IP: Undo split indices for sensitive text detection #4904

sarayourfriend · 2024-09-10T06:07:53Z

Fixes

Description

This discussion is following the Openverse decision-making process. Information about this process can be found on the Openverse documentation site. Requested reviewers or participants will be following this process. If you are being asked to give input on a specific detail, you do not need to familiarise yourself with the process and follow it.

Current round

This discussion is currently in the Decision round.

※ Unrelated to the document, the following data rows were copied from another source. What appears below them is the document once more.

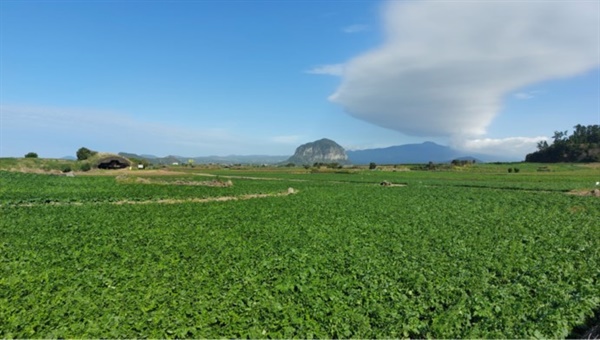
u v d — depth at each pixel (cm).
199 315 1195
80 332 1088
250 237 2541
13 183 5872
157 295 1390
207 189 6038
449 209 4081
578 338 1155
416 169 16288
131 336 1067
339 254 2061
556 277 1672
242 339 1067
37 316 1176
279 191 6134
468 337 1096
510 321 1183
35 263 1828
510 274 1714
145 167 12975
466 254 2073
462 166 16550
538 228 2920
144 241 2380
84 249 2120
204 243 2323
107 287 1482
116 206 4081
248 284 1536
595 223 3189
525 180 9425
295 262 1858
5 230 2659
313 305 1298
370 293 1434
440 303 1378
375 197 5372
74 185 5994
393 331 1130
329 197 5356
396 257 1991
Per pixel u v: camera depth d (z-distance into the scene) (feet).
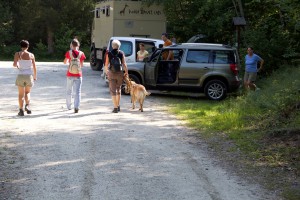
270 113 33.83
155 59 51.42
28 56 35.22
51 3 143.43
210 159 24.14
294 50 53.52
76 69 37.78
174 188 19.21
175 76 50.93
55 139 27.91
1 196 17.74
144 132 30.86
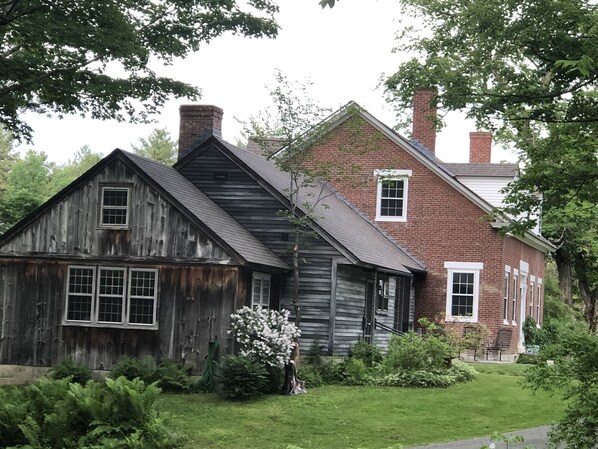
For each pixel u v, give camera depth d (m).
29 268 24.97
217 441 16.19
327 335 26.39
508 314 37.31
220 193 27.48
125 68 24.16
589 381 10.64
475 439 16.89
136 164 24.31
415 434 17.41
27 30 20.06
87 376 22.81
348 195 37.03
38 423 14.41
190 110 28.48
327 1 8.73
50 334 24.66
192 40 25.14
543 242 42.84
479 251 35.69
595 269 51.31
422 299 36.12
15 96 22.22
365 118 36.59
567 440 10.45
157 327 23.91
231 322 23.42
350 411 19.83
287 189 26.09
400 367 25.23
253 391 21.08
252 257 24.17
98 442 14.06
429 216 36.25
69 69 21.98
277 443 16.22
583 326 11.30
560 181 19.97
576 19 18.39
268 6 25.39
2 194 56.06
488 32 19.95
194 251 23.81
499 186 38.75
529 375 11.14
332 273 26.45
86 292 24.58
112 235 24.45
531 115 20.12
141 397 14.90
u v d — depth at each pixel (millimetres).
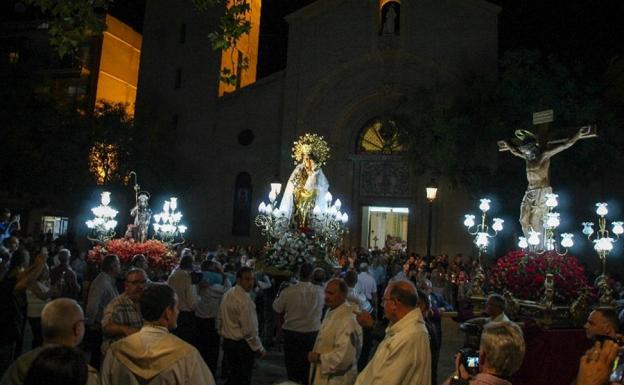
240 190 30859
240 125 31391
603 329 5094
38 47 39812
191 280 9375
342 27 30453
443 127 24141
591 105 22406
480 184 24844
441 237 27734
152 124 30406
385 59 29688
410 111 29156
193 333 9305
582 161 22922
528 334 7945
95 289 8008
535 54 23766
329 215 17016
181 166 31578
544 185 11508
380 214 31922
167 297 4129
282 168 29766
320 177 18172
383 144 29859
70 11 10188
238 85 35375
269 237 17047
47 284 9266
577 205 26297
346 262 17688
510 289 9219
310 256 15016
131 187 29656
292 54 30844
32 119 28484
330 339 6016
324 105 30188
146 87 33000
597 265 25688
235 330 7406
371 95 29609
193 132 31812
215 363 9539
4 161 28406
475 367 4559
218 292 9586
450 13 29172
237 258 19109
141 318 5129
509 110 23453
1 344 7188
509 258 9875
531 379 7734
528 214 11570
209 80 32062
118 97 40719
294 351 7918
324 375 5879
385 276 19281
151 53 33312
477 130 24281
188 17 33156
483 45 28484
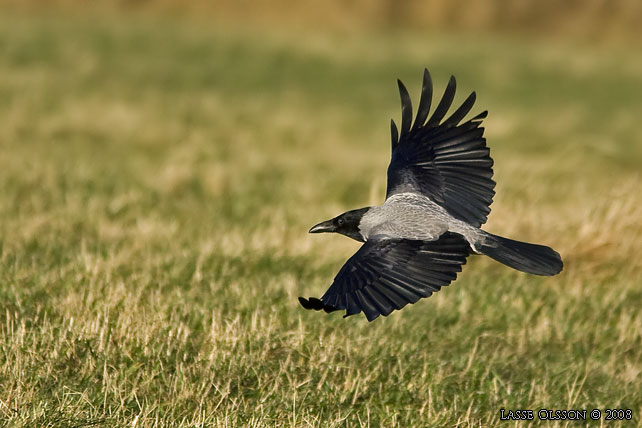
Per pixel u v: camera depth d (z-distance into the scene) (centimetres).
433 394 919
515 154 2348
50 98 2652
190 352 956
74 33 3800
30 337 941
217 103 2814
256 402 877
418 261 625
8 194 1623
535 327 1117
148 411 820
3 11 4481
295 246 1345
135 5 4919
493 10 5075
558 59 3997
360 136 2594
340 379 938
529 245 646
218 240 1370
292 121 2645
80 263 1177
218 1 4919
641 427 896
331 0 4922
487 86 3453
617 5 5147
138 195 1683
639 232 1326
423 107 754
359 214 702
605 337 1102
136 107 2631
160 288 1101
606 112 3148
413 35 4553
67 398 842
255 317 1006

The deadline for review of this round is 2024-09-25.

Checklist

My pull request has a descriptive title (not a vague title likeUpdate index.md).
My pull request targets the default branch of the repository (main) or a parent feature branch.
My commit messages follow best practices.
My code follows the established code style of the repository.
[N/A] I added or updated tests for the changes I made (if applicable).
[N/A] I added or updated documentation (if applicable).
I tried running the project locally and verified that there are no visible errors.
[N/A] I ran the DAG documentation generator (ov just catalog/generate-docs for catalog
PRs) or the media properties generator (ov just catalog/generate-docs media-props
for the catalog or ov just api/generate-docs for the API) where applicable.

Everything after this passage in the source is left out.